NFG Member Spotlight: The Libra Foundation

Logo of The Libra FoundationThe Libra Foundation staff: Angie Chen (Senior Program Officer), Crystal Hayling (Executive Director), Ashley Clark (Knowledge & Grants Manager), Jennifer Agmi (Senior Program Officer)

(L-R): Angie Chen (Senior Program Officer), Crystal Hayling (Executive Director), Ashley Clark (Knowledge & Grants Manager), Jennifer Agmi (Senior Program Officer)

NFG's network is composed of 120+ members that work in every part of the nation, in both urban and rural settings, and includes private and public foundations, community foundations, family foundations, corporate foundations, faith-based funders, and other grantmaking institutions. 

We recently connected with Crystal Hayling and The Libra Foundation team about their growth and vision for 2020, which organizations are giving them inspiration in this moment, and why they continue to invest in NFG with their renewed and increased membership.

We love to connect with our members! Share your experiences as part of the NFG network by getting in touch with Lindsay Ryder, Senior Membership Manager, at lindsay@nfg.org.


 
  1. How do notions of people, power, and place fit in with Libra’s grantmaking approach?

The organizations Libra supports are building a world where low-income communities of color have the power to determine their own freedom, define safety, and thrive in healthy environments. Families that are separated by mass incarceration, communities whose voting rights are suppressed, and neighborhoods suffering from contamination are among the many ways people, power, and place are at the foundation of structural oppression, and, therefore, the heart of Libra’s grantmaking approach. We are centering organizations building power through grassroots community organizing, deep network and coalition building, and progressive advocacy for lasting solutions that work for all.
 

  1. Libra has gone through a bit of a transformation over the past few years, including a new ED and larger staff, a larger public profile, and a refined grantmaking strategy. How has being a part of NFG’s network informed or served Libra along the way?

Transformation is a daily practice - a collection of intentions and ideals - with no clear point of arrival. I knew when I joined Libra as Executive Director I wanted to help guide a team of passionate, heart-driven individuals who are committed to doing philanthropy differently and moving resources to frontline communities. We are so grateful to the NFG network for guiding and supporting the changes we continue to undergo. NFG’s community of funders and activists have a rigorous and thorough analysis that not only informs our community’s understanding and actions, but pushes us all to do better. The network brings together social movement leaders and funders that drive our field to be accountable and unified in our vision for justice.
 

  1. Libra recently renewed its membership with NFG, opting to increase its membership level for 2020. As we enter NFG’s 40th Anniversary year, what are your hopes and plans for engaging with the NFG network?

We are intentionally investing more in NFG because of our shared belief in organizing institutional funders to mobilize more resources for grassroots power building. Too often in philanthropy we are siloed by issue areas. Meanwhile, the same folks who are most impacted by criminal justice are disproportionately affected by gender and environmental justice as well. Although it’s vital to develop and focus on expertise in each of these areas, it’s critical that we as funders take an intersectional approach that recognizes these truths. NFG is leading in this regard, especially in its prioritization of people of color, and Libra aims to do the same.

Data for analysis:

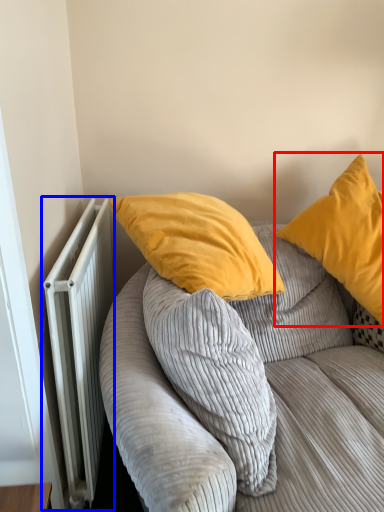
Question: Which object appears closest to the camera in this image, pillow (highlighted by a red box) or radiator (highlighted by a blue box)?

Choices:
 (A) pillow
 (B) radiator

Answer: (B)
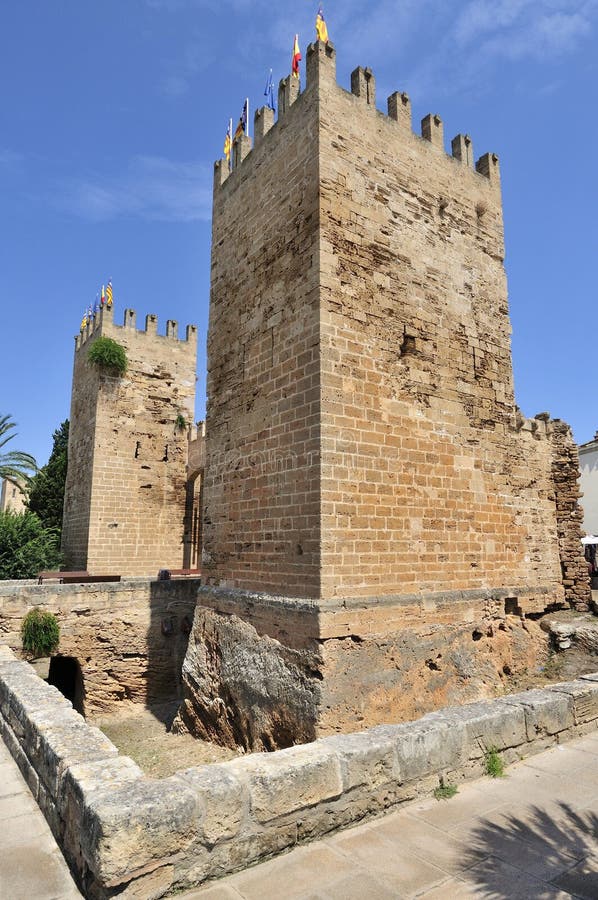
This screenshot has height=900, width=598. In order to click on small wall in this screenshot , I will do `click(338, 785)`, `click(51, 722)`.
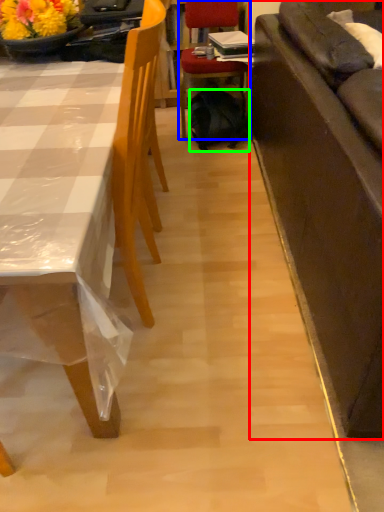
Question: Which is farther away from studio couch (highlighted by a red box)? chair (highlighted by a blue box) or backpack (highlighted by a green box)?

Choices:
 (A) chair
 (B) backpack

Answer: (A)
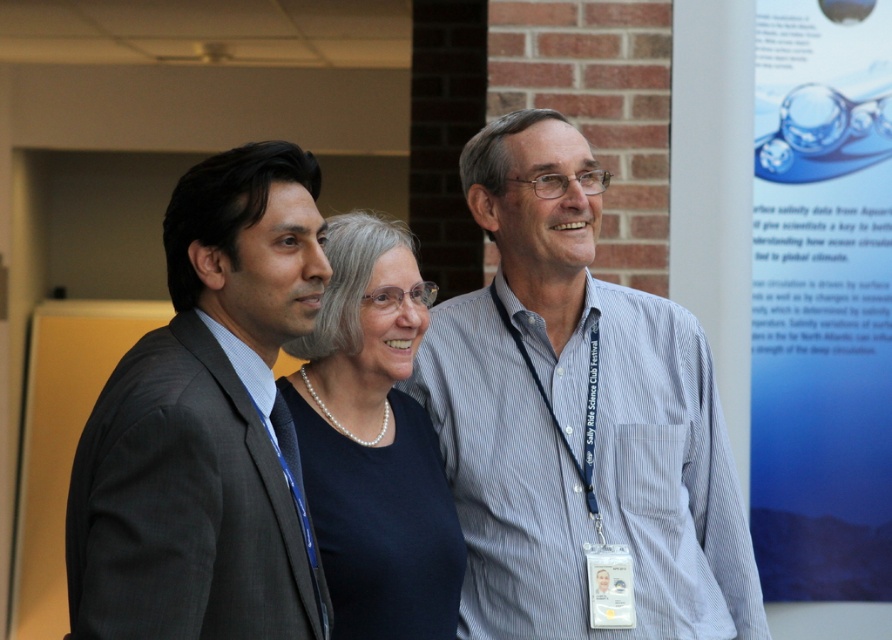
You are a photographer at the event and need to adjust the lighting to ensure both the white striped shirt at center and the pearl necklace at center are visible. Which object is positioned higher on the person?

The white striped shirt at center is above the pearl necklace at center, so the white striped shirt at center is positioned higher.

Work to complete:
- a) Reproduce the passage of the Libra Foundation spotlight starting with "1. Libra recently" and going on through "do the same.", switching "siloed" to "isolated".
- b) Resume the Libra Foundation spotlight after its last sentence, writing what comes next.

Answers to the exercise:
- a)
1. Libra recently renewed its membership with NFG, opting to increase its membership level for 2020. As we enter NFG’s 40th Anniversary year, what are your hopes and plans for engaging with the NFG network?

We are intentionally investing more in NFG because of our shared belief in organizing institutional funders to mobilize more resources for grassroots power building. Too often in philanthropy we are isolated by issue areas. Meanwhile, the same folks who are most impacted by criminal justice are disproportionately affected by gender and environmental justice as well. Although it’s vital to develop and focus on expertise in each of these areas, it’s critical that we as funders take an intersectional approach that recognizes these truths. NFG is leading in this regard, especially in its prioritization of people of color, and Libra aims to do the same.

- b)
Our team is planning to engage more in Funders for Justice this year. Lorraine Ramirez helped orient us to all the avenues for collaboration, and we’re excited to learn more from the field advisors and members. And we are really looking forward to this summer’s national convening! A lot has happened since the NFG community got together last in 2018 and we’re hoping that the entire Libra staff will be in attendance.
 

  1. Of NFG’s 125 member organizations, are there any funders you would like to give a shout out to for inspiring or partnering with Libra?

What an inspiring group! We are motivated and encouraged by so many of our peer members at NFG. We are fortunate to be in community with lots of NFG members and look forward to deepening relationships. 

To name a few that are a part of the Libra grantee community, Groundswell Fund is doing incredible work in the reproductive justice field protecting women, nonbinary, and trans folks of color across the country. Proteus Fund houses essential donor collaborative funds (like Rise Together Fund) and fiscally sponsors many of Libra’s grantees. And of course Common Counsel, which among many other philanthropic services houses Native Voices Rising, a fund that supports Native-led community driven projects across Turtle Island.

When we began refining our strategies here at Libra, we leaned on many of our friends in the NFG network. Specifically in environmental and climate justice, we are learning from close colleagues like Mertz Gilmore Foundation and Surdna Foundation that have shifted their strategies to uplift frontline leadership and people centered solutions to the climate crisis. And we continue to be inspired by colleagues that have led the charge to do philanthropy differently, like Marguerite Casey Foundation and Chorus Foundation (among many others!).

  1. And most importantly, are there any community leaders or organizations that you’ve been connected to through NFG’s network that Libra is supporting or that you are inspired by?

Specifically in 2019, members of our program team attended the Funders for a Just Economy Racial Capitalism convening. We were blown away by presentations from Trans United, which supports visionary trans leadership, and ACRE Institute, which organizes campaigns working at the intersection of racial justice and Wall Street accountability. Following that convening and based on recommendations from partners in the field, Libra funded both in our latest docket.

 

January 15, 2020

Racial Capitalism, Power & Resistance: Keynote Videos & Highlights for 2020

In October 2019, NFG's Funders for a Just Economy (FJE) held a breakthrough Racial Capitalism, Power and Resistance Convening, an unprecedented conversation with more than 70 funder participants on the racial and gendered inequality defining US and global capitalism — and the role of philanthropy within these structures. FJE is moving this conversation into action in 2020. Towards that goal, we are recapping the convening and providing video from the seminal keynote talks by Dr. Ananya Roy and Dr. Barbara Ransby that grounded our meeting.  

Nine speakers who were at the convening.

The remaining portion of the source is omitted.